● **EXERCISE AIM**
Gather every line below where "rights" appears.

● **WORKING DATA**

• • • • •

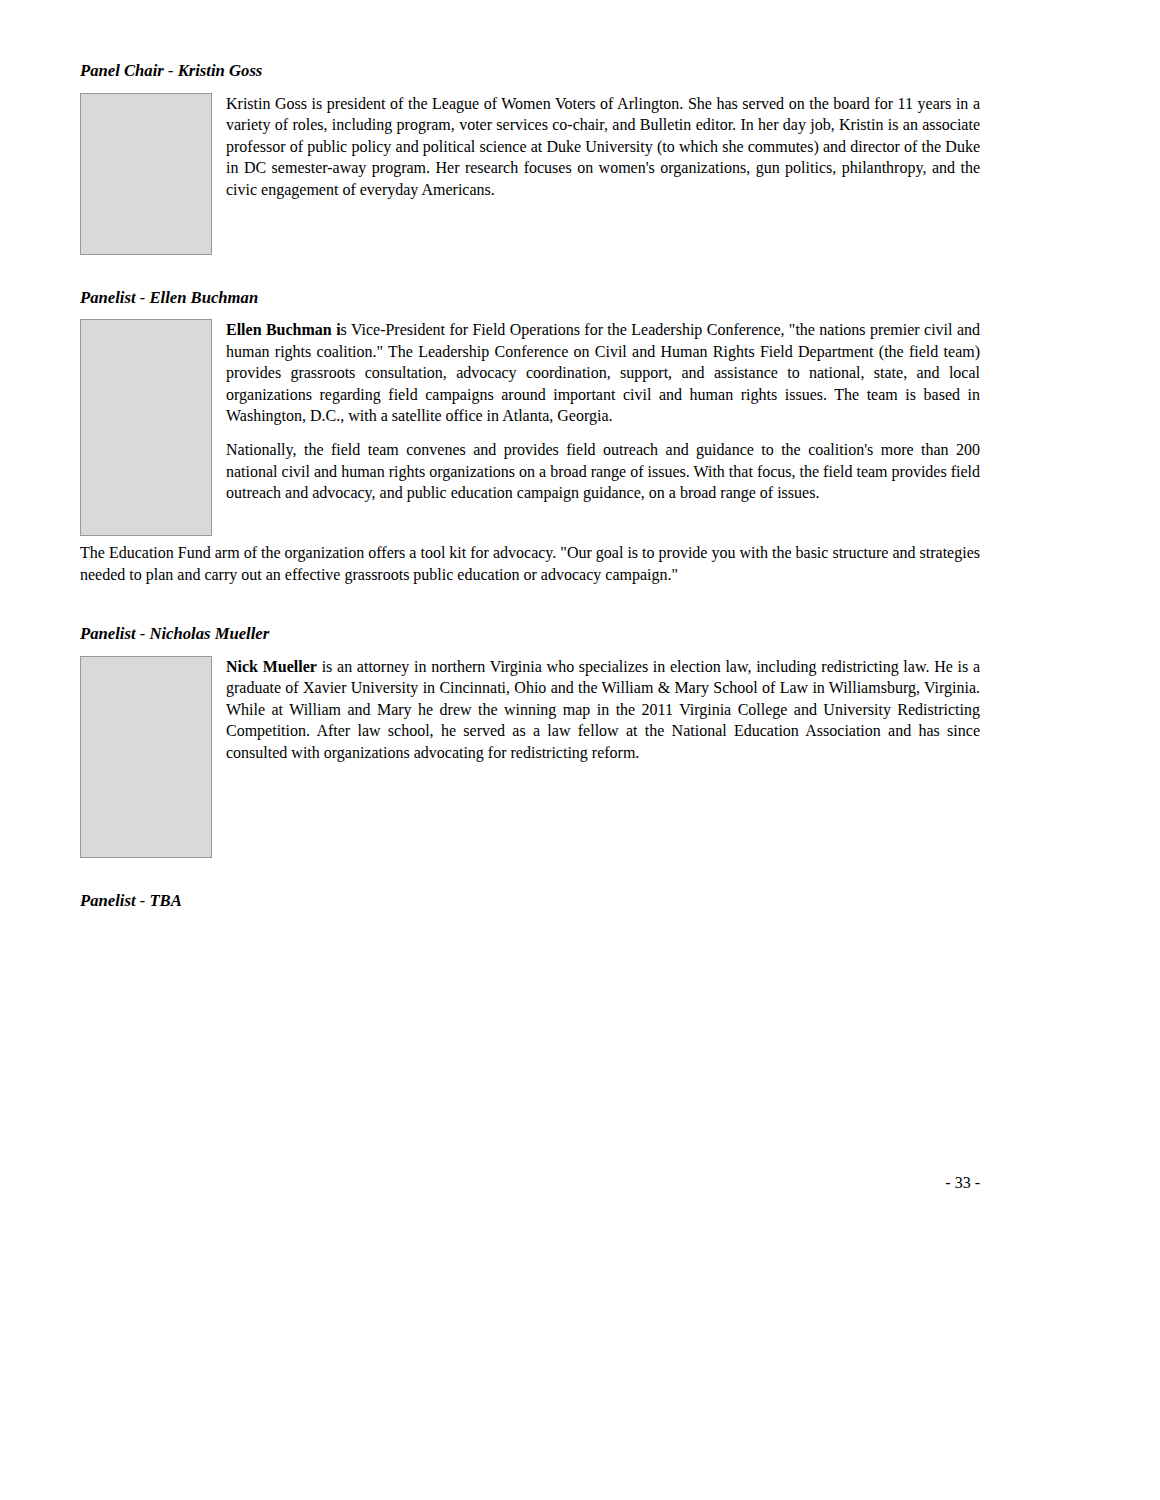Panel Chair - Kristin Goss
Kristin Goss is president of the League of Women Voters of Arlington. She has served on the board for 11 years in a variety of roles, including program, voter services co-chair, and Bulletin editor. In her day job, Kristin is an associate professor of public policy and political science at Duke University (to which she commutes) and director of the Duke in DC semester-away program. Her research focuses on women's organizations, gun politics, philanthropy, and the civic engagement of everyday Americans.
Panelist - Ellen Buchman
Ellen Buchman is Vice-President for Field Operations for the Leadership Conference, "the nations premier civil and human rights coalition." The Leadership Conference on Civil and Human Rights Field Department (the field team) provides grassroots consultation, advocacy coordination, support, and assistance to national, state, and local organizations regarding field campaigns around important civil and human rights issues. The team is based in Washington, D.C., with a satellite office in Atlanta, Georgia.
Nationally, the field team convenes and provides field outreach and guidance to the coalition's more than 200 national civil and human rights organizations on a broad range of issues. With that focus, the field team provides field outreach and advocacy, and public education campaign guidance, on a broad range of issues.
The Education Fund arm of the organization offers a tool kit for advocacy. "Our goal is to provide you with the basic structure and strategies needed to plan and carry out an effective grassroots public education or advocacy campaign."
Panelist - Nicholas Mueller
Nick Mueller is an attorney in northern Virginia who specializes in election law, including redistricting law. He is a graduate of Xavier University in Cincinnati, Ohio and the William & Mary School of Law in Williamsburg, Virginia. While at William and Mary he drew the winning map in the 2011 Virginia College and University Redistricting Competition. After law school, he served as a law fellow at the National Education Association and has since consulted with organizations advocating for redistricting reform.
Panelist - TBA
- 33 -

• • • • •

● **SOLUTION FOR THIS TASK**
Ellen Buchman is Vice-President for Field Operations for the Leadership Conference, "the nations premier civil and human rights coalition." The Leadership Conference on Civil and Human Rights Field Department (the field team) provides grassroots consultation, advocacy coordination, support, and assistance to national, state, and local organizations regarding field campaigns around important civil and human rights issues. The team is based in Washington, D.C., with a satellite office in Atlanta, Georgia.
Nationally, the field team convenes and provides field outreach and guidance to the coalition's more than 200 national civil and human rights organizations on a broad range of issues. With that focus, the field team provides field outreach and advocacy, and public education campaign guidance, on a broad range of issues.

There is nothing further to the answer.